WWN Horoscopes

111
0
Share:

aries

21 March – 20 April

Shouting “ALLAHU AKBAR” on the bus does not go down well, even after you explain that you were only doing it “for the craic”.

taurus

21 April – 21 May

Your wife leaves you after you spend 8,000 euro on old Scalextric sets. Still worth it. 

gemini

May 21 – June 20

Bank holiday coming up. Just keep telling yourself that. 

cancer

June 21 – July 22

Your facial tattoo of a hash leaf has made job interviews a lot more interesting. 

leo

July 23 – August 22

You have left the George Foreman on.

virgo

August 23 – September 22

You get struck out of your parents’ will after you invite them around to the house and offer them decaffeinated tea. 

libra

September 23 – October 22

You click “share on Facebook” under this Horoscope to share it with your friends on Facebook.

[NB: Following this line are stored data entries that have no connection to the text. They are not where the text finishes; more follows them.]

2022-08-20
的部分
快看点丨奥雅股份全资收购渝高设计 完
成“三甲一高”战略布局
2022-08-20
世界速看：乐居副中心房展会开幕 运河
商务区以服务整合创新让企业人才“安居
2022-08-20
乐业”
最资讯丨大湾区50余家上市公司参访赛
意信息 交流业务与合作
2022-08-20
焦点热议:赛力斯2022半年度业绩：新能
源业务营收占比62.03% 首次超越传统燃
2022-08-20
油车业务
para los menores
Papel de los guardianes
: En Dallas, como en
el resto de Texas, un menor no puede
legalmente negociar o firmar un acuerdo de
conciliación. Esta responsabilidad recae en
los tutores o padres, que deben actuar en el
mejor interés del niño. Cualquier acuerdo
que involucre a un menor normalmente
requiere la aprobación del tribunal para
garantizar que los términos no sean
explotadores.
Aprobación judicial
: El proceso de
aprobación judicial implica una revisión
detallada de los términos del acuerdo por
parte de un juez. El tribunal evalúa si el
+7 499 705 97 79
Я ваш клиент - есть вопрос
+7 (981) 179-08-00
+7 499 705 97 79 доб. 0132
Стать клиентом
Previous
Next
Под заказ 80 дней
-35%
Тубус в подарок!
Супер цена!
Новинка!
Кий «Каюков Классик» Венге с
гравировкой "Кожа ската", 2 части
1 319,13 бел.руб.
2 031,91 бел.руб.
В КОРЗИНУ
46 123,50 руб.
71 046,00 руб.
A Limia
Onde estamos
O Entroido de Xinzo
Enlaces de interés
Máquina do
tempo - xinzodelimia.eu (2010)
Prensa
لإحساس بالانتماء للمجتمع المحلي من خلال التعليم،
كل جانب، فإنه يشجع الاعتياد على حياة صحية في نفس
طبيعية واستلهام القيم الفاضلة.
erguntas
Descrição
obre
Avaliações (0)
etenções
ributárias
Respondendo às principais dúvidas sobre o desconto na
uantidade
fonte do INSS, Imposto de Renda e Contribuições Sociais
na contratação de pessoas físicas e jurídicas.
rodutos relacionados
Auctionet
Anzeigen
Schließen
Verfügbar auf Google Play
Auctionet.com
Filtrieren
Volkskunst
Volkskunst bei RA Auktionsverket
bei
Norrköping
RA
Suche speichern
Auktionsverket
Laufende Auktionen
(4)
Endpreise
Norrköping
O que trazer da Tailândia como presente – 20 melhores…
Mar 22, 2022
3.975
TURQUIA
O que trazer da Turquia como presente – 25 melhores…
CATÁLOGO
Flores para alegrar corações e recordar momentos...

Come on, this feature cost us fuckloads of cash. Use the fucking thing. 

scorpio

October 23 – November 21

You agree to buy the thing your husband wanted, under the unspoken agreement that you can criticise it every time it gets used.

sagittarius

November 22 – December 21

You go on a series of dates with someone you don’t like just so you can have someone to scratch your back. 

capricorn

December 22 – January 19

You find that revenge is a dish best served at high velocity to the face. 

aquarius

January 20 – February 18

Your boss continues to hate you, and conspire to have you fired at the first opportunity. 

pisces

February 19 – March 20

Jennifer Lopez continues to fool you with the rocks that she got.